What the task requires
Retype the records that follow, every line exactly as written.

Content starts

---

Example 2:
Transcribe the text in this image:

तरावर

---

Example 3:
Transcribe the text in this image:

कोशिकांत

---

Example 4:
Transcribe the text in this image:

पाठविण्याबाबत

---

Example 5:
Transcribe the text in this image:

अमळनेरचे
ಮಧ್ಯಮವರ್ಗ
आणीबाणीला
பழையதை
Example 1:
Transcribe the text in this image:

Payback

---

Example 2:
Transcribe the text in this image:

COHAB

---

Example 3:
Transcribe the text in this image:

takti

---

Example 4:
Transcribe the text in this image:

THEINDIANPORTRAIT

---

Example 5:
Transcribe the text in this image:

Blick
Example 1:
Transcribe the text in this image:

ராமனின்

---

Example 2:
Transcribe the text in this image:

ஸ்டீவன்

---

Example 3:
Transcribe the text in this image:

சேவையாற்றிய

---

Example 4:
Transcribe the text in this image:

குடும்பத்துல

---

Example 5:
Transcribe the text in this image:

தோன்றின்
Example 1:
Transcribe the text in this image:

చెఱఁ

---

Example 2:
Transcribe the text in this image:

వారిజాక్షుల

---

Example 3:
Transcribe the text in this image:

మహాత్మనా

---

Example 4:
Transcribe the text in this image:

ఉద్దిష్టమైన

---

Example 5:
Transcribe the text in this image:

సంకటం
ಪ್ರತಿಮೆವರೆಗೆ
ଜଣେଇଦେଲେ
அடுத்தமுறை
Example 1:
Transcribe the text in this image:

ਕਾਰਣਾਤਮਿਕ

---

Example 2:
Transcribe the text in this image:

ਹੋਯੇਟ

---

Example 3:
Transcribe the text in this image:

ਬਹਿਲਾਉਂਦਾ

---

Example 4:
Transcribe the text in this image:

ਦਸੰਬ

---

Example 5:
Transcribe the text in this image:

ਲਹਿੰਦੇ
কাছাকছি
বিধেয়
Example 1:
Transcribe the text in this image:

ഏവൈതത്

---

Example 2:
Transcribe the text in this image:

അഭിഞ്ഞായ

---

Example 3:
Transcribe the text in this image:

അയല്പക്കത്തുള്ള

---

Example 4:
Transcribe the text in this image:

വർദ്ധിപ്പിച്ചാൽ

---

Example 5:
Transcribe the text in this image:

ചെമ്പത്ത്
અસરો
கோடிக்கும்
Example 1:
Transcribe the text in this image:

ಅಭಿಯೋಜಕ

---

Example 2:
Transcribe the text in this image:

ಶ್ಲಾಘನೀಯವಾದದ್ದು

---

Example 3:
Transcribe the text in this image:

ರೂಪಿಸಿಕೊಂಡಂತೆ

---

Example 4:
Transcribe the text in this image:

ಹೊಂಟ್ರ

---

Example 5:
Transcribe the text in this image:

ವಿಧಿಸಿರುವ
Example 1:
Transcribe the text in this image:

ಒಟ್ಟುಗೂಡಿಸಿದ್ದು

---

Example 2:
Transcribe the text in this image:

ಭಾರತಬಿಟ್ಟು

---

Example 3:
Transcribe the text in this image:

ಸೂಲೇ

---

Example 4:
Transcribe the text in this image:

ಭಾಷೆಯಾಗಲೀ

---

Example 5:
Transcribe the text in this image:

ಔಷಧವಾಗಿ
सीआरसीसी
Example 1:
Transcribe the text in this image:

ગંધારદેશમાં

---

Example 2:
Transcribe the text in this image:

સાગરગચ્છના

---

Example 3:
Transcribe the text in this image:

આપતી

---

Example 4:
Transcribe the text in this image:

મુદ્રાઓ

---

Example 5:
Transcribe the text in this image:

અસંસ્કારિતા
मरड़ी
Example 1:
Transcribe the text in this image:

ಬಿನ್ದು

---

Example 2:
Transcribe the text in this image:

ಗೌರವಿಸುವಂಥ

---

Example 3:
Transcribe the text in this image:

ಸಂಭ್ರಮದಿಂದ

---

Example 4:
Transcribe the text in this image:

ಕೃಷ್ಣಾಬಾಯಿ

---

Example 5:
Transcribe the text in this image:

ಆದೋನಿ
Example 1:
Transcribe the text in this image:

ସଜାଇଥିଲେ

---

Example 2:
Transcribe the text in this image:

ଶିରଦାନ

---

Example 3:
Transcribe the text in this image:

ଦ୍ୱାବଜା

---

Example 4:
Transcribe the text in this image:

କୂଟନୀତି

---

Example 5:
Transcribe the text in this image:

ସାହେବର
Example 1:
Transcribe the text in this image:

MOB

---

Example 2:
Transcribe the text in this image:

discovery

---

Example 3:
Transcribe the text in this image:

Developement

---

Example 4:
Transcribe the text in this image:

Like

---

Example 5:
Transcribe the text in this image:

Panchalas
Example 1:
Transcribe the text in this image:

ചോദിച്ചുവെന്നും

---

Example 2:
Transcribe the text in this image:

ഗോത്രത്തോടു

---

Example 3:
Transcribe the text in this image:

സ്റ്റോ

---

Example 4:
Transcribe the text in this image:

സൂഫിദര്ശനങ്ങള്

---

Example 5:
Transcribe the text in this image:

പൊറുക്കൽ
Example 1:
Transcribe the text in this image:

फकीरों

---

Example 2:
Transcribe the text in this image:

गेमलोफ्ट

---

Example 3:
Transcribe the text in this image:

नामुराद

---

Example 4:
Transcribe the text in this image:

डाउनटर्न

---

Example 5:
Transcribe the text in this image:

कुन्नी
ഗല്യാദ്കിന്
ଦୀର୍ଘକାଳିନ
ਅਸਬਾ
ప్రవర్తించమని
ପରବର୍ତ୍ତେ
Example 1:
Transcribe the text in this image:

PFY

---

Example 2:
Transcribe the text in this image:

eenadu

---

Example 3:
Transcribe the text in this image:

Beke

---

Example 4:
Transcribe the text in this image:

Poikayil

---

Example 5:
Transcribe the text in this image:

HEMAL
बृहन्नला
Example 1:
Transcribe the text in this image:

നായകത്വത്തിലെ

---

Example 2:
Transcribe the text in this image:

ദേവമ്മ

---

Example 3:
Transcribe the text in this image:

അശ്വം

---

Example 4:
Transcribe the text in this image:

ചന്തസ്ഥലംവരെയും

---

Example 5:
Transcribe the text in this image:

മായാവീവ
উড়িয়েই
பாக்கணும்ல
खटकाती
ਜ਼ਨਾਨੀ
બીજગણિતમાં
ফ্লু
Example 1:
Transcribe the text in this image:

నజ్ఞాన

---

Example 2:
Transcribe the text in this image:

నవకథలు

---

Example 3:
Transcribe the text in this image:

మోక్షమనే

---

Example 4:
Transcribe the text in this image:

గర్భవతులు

Content ends

Your solution
---

Example 2:
Transcribe the text in this image:

तरावर

---

Example 3:
Transcribe the text in this image:

कोशिकांत

---

Example 4:
Transcribe the text in this image:

पाठविण्याबाबत

---

Example 5:
Transcribe the text in this image:

अमळनेरचे
ಮಧ್ಯಮವರ್ಗ
आणीबाणीला
பழையதை
Example 1:
Transcribe the text in this image:

Payback

---

Example 2:
Transcribe the text in this image:

COHAB

---

Example 3:
Transcribe the text in this image:

takti

---

Example 4:
Transcribe the text in this image:

THEINDIANPORTRAIT

---

Example 5:
Transcribe the text in this image:

Blick
Example 1:
Transcribe the text in this image:

ராமனின்

---

Example 2:
Transcribe the text in this image:

ஸ்டீவன்

---

Example 3:
Transcribe the text in this image:

சேவையாற்றிய

---

Example 4:
Transcribe the text in this image:

குடும்பத்துல

---

Example 5:
Transcribe the text in this image:

தோன்றின்
Example 1:
Transcribe the text in this image:

చెఱఁ

---

Example 2:
Transcribe the text in this image:

వారిజాక్షుల

---

Example 3:
Transcribe the text in this image:

మహాత్మనా

---

Example 4:
Transcribe the text in this image:

ఉద్దిష్టమైన

---

Example 5:
Transcribe the text in this image:

సంకటం
ಪ್ರತಿಮೆವರೆಗೆ
ଜଣେଇଦେଲେ
அடுத்தமுறை
Example 1:
Transcribe the text in this image:

ਕਾਰਣਾਤਮਿਕ

---

Example 2:
Transcribe the text in this image:

ਹੋਯੇਟ

---

Example 3:
Transcribe the text in this image:

ਬਹਿਲਾਉਂਦਾ

---

Example 4:
Transcribe the text in this image:

ਦਸੰਬ

---

Example 5:
Transcribe the text in this image:

ਲਹਿੰਦੇ
কাছাকছি
বিধেয়
Example 1:
Transcribe the text in this image:

ഏവൈതത്

---

Example 2:
Transcribe the text in this image:

അഭിഞ്ഞായ

---

Example 3:
Transcribe the text in this image:

അയല്പക്കത്തുള്ള

---

Example 4:
Transcribe the text in this image:

വർദ്ധിപ്പിച്ചാൽ

---

Example 5:
Transcribe the text in this image:

ചെമ്പത്ത്
અસરો
கோடிக்கும்
Example 1:
Transcribe the text in this image:

ಅಭಿಯೋಜಕ

---

Example 2:
Transcribe the text in this image:

ಶ್ಲಾಘನೀಯವಾದದ್ದು

---

Example 3:
Transcribe the text in this image:

ರೂಪಿಸಿಕೊಂಡಂತೆ

---

Example 4:
Transcribe the text in this image:

ಹೊಂಟ್ರ

---

Example 5:
Transcribe the text in this image:

ವಿಧಿಸಿರುವ
Example 1:
Transcribe the text in this image:

ಒಟ್ಟುಗೂಡಿಸಿದ್ದು

---

Example 2:
Transcribe the text in this image:

ಭಾರತಬಿಟ್ಟು

---

Example 3:
Transcribe the text in this image:

ಸೂಲೇ

---

Example 4:
Transcribe the text in this image:

ಭಾಷೆಯಾಗಲೀ

---

Example 5:
Transcribe the text in this image:

ಔಷಧವಾಗಿ
सीआरसीसी
Example 1:
Transcribe the text in this image:

ગંધારદેશમાં

---

Example 2:
Transcribe the text in this image:

સાગરગચ્છના

---

Example 3:
Transcribe the text in this image:

આપતી

---

Example 4:
Transcribe the text in this image:

મુદ્રાઓ

---

Example 5:
Transcribe the text in this image:

અસંસ્કારિતા
मरड़ी
Example 1:
Transcribe the text in this image:

ಬಿನ್ದು

---

Example 2:
Transcribe the text in this image:

ಗೌರವಿಸುವಂಥ

---

Example 3:
Transcribe the text in this image:

ಸಂಭ್ರಮದಿಂದ

---

Example 4:
Transcribe the text in this image:

ಕೃಷ್ಣಾಬಾಯಿ

---

Example 5:
Transcribe the text in this image:

ಆದೋನಿ
Example 1:
Transcribe the text in this image:

ସଜାଇଥିଲେ

---

Example 2:
Transcribe the text in this image:

ଶିରଦାନ

---

Example 3:
Transcribe the text in this image:

ଦ୍ୱାବଜା

---

Example 4:
Transcribe the text in this image:

କୂଟନୀତି

---

Example 5:
Transcribe the text in this image:

ସାହେବର
Example 1:
Transcribe the text in this image:

MOB

---

Example 2:
Transcribe the text in this image:

discovery

---

Example 3:
Transcribe the text in this image:

Developement

---

Example 4:
Transcribe the text in this image:

Like

---

Example 5:
Transcribe the text in this image:

Panchalas
Example 1:
Transcribe the text in this image:

ചോദിച്ചുവെന്നും

---

Example 2:
Transcribe the text in this image:

ഗോത്രത്തോടു

---

Example 3:
Transcribe the text in this image:

സ്റ്റോ

---

Example 4:
Transcribe the text in this image:

സൂഫിദര്ശനങ്ങള്

---

Example 5:
Transcribe the text in this image:

പൊറുക്കൽ
Example 1:
Transcribe the text in this image:

फकीरों

---

Example 2:
Transcribe the text in this image:

गेमलोफ्ट

---

Example 3:
Transcribe the text in this image:

नामुराद

---

Example 4:
Transcribe the text in this image:

डाउनटर्न

---

Example 5:
Transcribe the text in this image:

कुन्नी
ഗല്യാദ്കിന്
ଦୀର୍ଘକାଳିନ
ਅਸਬਾ
ప్రవర్తించమని
ପରବର୍ତ୍ତେ
Example 1:
Transcribe the text in this image:

PFY

---

Example 2:
Transcribe the text in this image:

eenadu

---

Example 3:
Transcribe the text in this image:

Beke

---

Example 4:
Transcribe the text in this image:

Poikayil

---

Example 5:
Transcribe the text in this image:

HEMAL
बृहन्नला
Example 1:
Transcribe the text in this image:

നായകത്വത്തിലെ

---

Example 2:
Transcribe the text in this image:

ദേവമ്മ

---

Example 3:
Transcribe the text in this image:

അശ്വം

---

Example 4:
Transcribe the text in this image:

ചന്തസ്ഥലംവരെയും

---

Example 5:
Transcribe the text in this image:

മായാവീവ
উড়িয়েই
பாக்கணும்ல
खटकाती
ਜ਼ਨਾਨੀ
બીજગણિતમાં
ফ্লু
Example 1:
Transcribe the text in this image:

నజ్ఞాన

---

Example 2:
Transcribe the text in this image:

నవకథలు

---

Example 3:
Transcribe the text in this image:

మోక్షమనే

---

Example 4:
Transcribe the text in this image:

గర్భవతులు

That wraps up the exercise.